REQUIRED ACTION:
Starting at the line that contains "exposure_s: 1/25", write out every line to the end of the records below exactly, and leave out the pictures.

THE DATA Block Start

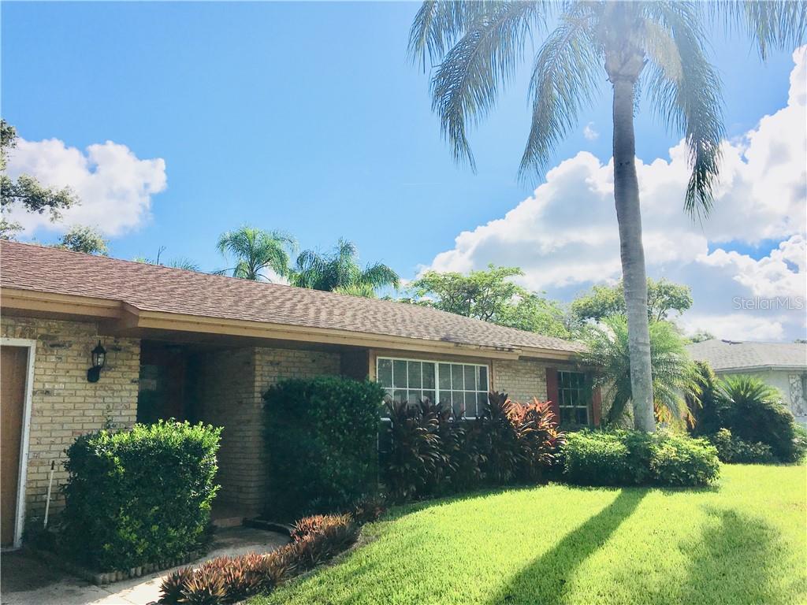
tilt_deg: +10.5
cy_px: 302
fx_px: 676
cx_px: 404
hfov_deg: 61.7
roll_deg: +0.4
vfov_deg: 48.2
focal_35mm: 29
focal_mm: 4.15
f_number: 2.2
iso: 25
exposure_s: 1/2747
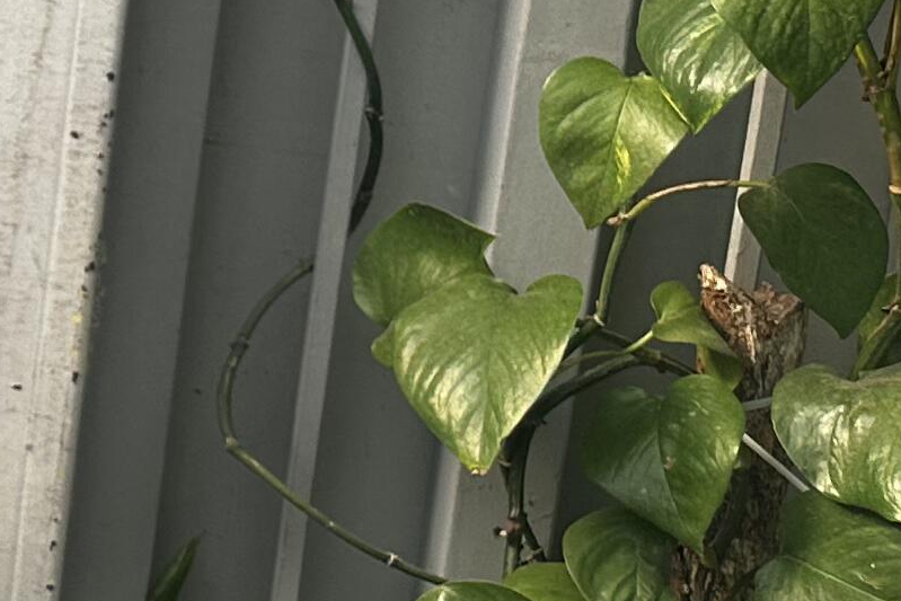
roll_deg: -1.9
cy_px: -230
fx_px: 3154
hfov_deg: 12.4
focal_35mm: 126
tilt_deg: -11.6
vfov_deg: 10.6
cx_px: -1342
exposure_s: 1/211
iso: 64
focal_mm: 6.86
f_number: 1.78
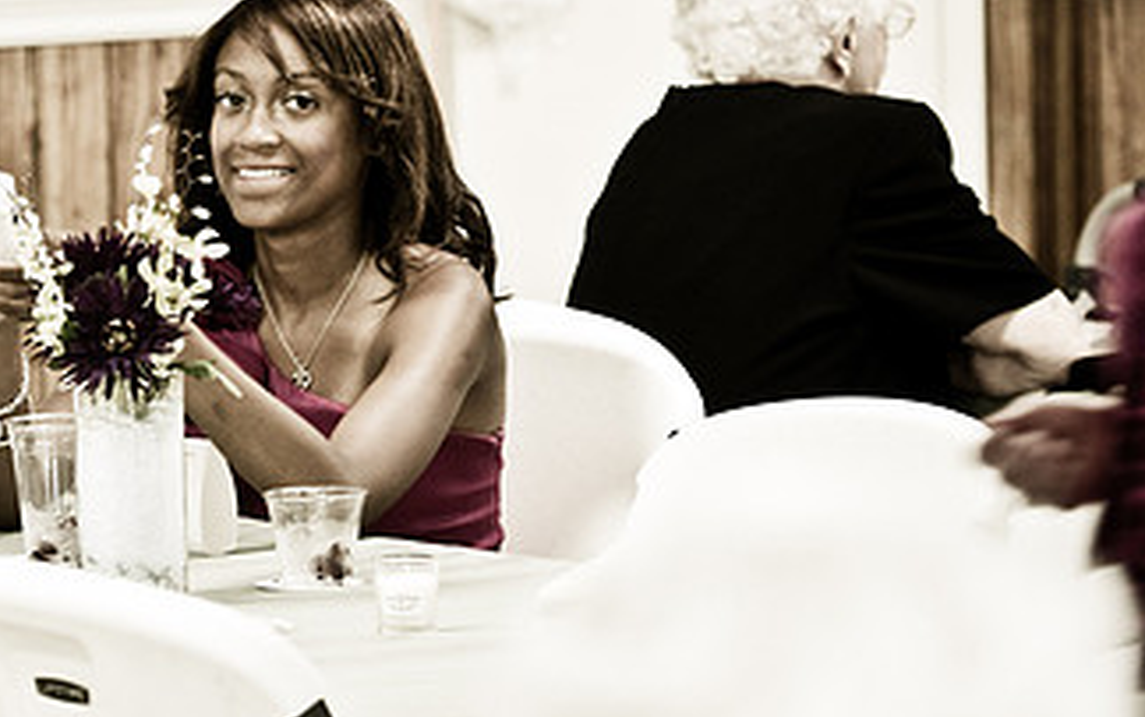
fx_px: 8959
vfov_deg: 4.6
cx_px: 247
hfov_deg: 7.3
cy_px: 132
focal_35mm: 287
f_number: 2.8
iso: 200
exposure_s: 1/25
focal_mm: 105
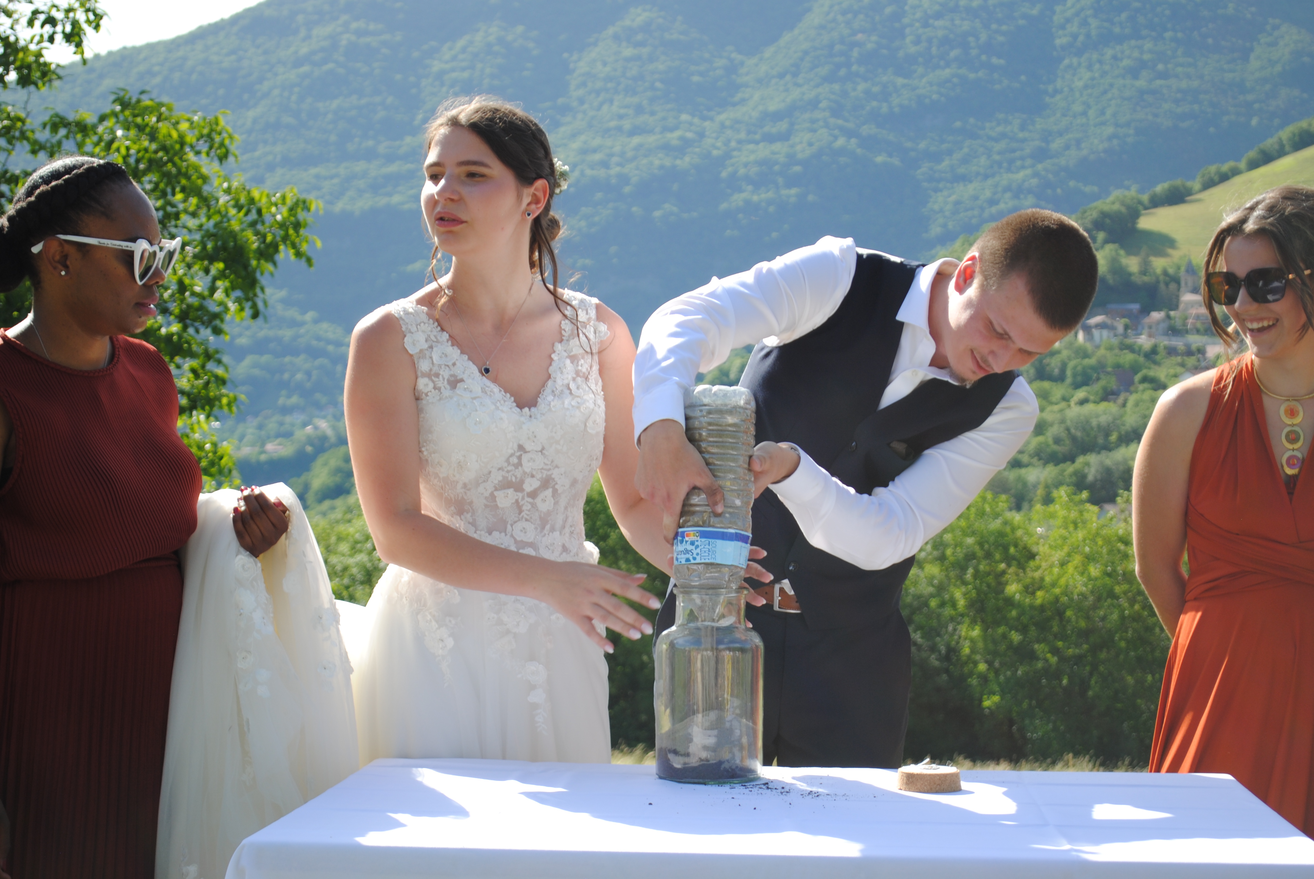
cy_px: 440
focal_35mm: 68
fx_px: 2467
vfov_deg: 20.2
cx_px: 657
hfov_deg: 29.8
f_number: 7.1
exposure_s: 1/200
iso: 100
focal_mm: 45
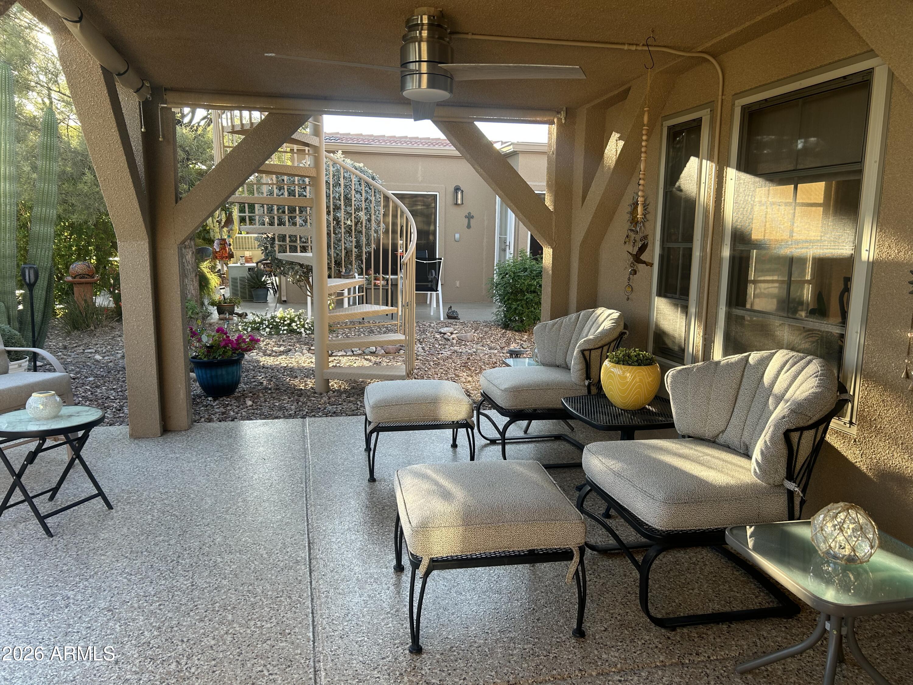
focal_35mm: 26
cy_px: 342
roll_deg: -0.3
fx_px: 686
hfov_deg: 67.3
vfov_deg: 53.1
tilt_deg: -9.5
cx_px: 456
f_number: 1.5
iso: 40
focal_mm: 5.7
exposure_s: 1/207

THE DATA Block End

ANSWER BOX:
exposure_s: 1/25
focal_mm: 105
cy_px: 440
focal_35mm: 68
fx_px: 2467
vfov_deg: 20.2
cx_px: 657
hfov_deg: 29.8
f_number: 7.1
exposure_s: 1/200
iso: 100
focal_mm: 45
focal_35mm: 26
cy_px: 342
roll_deg: -0.3
fx_px: 686
hfov_deg: 67.3
vfov_deg: 53.1
tilt_deg: -9.5
cx_px: 456
f_number: 1.5
iso: 40
focal_mm: 5.7
exposure_s: 1/207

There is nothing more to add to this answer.